The immediate effect of empathy is actually pain. Warmth and security only come if we’re brave enough to recognise our own vulnerability in the story of another person. Traditionally it’s a connection that carries an intimation of the sacred. Perhaps it’s something too valuable to be given away through a poster on the street? Perhaps it’s something that’s fundamentally corrupted the moment it’s politicised?
Later that week I saw an elderly woman break down as she looked at one of Ali’s images. She was standing there with her husband, and suddenly she lurched forward and started sobbing. I watched as her husband put his arm around her and ushered her away. I felt guilty again. I decided it wasn’t the effect I wanted to have on people. I told myself that the decision wasn’t personal, but practical. If you had asked me, I would have explained how the images didn’t work.
I might have said something cold like, ‘In the game of image virality, the aim is to flatter or empower the viewer, compelling them to share your image with their social network – and they won’t do that if they’re crying. You want to keep your message fast, shallow and ironic.’

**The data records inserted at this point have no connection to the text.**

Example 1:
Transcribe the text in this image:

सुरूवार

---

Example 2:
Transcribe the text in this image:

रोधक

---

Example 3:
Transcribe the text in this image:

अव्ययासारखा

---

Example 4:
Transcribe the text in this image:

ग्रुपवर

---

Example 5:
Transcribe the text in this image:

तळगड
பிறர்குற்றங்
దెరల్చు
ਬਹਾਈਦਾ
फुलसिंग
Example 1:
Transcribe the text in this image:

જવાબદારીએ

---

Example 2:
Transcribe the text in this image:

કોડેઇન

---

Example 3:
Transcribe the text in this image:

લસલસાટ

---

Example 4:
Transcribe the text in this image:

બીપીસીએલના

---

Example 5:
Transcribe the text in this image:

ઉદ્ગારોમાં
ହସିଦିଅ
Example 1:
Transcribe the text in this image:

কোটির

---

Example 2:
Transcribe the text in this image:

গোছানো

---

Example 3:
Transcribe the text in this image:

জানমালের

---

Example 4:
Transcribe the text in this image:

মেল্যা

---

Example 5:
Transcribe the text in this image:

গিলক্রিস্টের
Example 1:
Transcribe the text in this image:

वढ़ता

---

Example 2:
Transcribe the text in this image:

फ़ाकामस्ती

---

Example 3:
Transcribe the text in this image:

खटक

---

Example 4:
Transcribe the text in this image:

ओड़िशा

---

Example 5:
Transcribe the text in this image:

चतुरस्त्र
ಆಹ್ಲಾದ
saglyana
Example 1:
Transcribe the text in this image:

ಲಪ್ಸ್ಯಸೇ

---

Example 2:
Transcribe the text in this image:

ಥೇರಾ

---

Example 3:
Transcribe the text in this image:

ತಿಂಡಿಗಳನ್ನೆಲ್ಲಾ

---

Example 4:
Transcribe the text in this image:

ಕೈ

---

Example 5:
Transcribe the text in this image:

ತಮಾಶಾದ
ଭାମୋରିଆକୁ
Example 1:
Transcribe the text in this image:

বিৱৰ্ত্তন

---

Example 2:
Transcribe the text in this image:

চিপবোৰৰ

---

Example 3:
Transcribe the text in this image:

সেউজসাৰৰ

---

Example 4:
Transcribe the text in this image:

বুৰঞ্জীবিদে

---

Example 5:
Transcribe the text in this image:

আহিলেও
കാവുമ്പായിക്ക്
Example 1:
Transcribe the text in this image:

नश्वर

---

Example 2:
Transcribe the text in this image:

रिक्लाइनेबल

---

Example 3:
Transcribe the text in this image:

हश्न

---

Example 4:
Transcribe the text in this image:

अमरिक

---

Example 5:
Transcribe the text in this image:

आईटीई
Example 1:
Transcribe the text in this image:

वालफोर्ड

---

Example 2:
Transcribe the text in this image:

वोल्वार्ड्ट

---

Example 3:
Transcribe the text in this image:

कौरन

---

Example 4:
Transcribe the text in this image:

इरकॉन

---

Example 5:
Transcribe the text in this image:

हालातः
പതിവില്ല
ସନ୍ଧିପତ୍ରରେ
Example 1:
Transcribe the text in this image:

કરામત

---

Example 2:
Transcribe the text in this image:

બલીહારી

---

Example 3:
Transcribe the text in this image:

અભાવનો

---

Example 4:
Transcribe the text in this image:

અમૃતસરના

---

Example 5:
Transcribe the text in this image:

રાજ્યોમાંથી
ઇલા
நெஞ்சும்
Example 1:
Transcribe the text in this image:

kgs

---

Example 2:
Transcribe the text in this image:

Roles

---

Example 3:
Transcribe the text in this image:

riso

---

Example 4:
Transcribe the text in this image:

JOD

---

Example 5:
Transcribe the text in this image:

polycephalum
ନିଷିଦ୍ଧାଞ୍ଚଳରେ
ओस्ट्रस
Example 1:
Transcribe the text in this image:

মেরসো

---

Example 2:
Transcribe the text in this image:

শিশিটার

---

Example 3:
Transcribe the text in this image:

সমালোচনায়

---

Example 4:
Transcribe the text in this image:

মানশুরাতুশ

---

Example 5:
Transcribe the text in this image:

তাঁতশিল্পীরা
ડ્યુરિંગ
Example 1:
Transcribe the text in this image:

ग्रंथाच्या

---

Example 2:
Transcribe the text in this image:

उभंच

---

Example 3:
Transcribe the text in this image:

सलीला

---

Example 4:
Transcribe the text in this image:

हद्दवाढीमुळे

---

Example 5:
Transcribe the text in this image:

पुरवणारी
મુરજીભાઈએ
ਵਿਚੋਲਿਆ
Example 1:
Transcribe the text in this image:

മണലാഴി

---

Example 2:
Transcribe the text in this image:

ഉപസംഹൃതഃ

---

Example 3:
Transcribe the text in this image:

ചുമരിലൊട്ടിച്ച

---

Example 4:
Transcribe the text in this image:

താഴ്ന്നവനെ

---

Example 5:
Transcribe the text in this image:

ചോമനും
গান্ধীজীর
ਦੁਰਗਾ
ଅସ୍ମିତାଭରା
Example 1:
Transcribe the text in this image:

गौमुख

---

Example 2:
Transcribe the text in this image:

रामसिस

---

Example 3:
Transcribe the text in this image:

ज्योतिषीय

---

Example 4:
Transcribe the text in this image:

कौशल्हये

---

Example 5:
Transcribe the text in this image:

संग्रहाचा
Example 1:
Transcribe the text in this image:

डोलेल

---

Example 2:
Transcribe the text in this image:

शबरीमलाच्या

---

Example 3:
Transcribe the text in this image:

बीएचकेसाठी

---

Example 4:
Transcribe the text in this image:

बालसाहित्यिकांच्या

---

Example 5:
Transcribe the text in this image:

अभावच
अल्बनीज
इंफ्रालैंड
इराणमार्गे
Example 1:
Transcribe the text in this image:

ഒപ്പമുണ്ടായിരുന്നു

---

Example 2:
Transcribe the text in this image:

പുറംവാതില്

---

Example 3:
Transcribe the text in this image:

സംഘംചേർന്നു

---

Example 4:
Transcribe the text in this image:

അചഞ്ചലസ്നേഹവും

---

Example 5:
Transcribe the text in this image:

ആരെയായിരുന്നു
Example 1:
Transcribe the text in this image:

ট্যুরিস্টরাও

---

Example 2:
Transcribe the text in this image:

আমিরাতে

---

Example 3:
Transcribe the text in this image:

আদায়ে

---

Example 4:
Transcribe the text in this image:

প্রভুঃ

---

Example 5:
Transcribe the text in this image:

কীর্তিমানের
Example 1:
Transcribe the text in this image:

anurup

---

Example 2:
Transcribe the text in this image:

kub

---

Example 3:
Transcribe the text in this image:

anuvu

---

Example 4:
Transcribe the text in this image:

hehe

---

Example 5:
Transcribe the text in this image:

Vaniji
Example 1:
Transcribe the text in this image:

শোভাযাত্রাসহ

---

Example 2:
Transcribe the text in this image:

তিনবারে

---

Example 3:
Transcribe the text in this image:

When I think that way, I feel detached and in control. Emotions become like chess pieces. Luckily for me, today’s culture rewards the fast and the shallow. If you generate enough noise you can distract yourself from the slow, cumulative effect of detaching from your own emotions. That was my hope, anyway. Because I had plans to make enough noise to escape my own burden of empathy.
In other words, Ali’s images were great art, but not great propaganda – and I was beginning to suspect that something in my personality was pulling me towards the propaganda business.
Great Propaganda
So what is great propaganda? How about something like, Fuck off, we’re full! They’
re fun words to fart out of your face because of the Fs. Give it a try.
It’s fun to pretend, to imagine what it’s like to hold the exact opposite of your convictions. It’s fun to get as close as you can, to really feel what they feel. You owe it to them, because that’s what you’re asking them to do for you. That’s how I came up with this …
For anyone unfamiliar with the often forgotten second verse of the Australian national anthem, it goes like this:
For those who’ve come across the seas
We’ve boundless plains to share;
With courage let us all combine
To Advance Australia Fair.
Pretty solid stuff, right? My favourite part is the suggestion of courage. Because why courage? Why not kindness or caring? The suggestion of courage simultaneously admits that fear is inevitable while also providing a solution to fear. You can’t cure fear with kindness. But courage, on the other hand, flatters the conservative mind. It’s quite different to an appeal to empathy, which can leave the viewer feeling vulnerable and actually more susceptible to fear. Obviously the bit about having ‘boundless plains to share’ is a bit problematic, but we’ll get to that.
I invoked the anthem in my launch video for the ‘Real Australians Say Welcome’ campaign because I think one of art’s jobs is to reach back into our history and interrogate the values we claim to protect. I wanted to use the anthem to show that sentiments like ‘Fuck off, we’re full!’ and ‘Stop the boats’ are actually debasements of Australian values. Removing the burden of empathy and appealing to the very same patriotism that conservatives want to protect, I thought to myself, could be a novel strategy.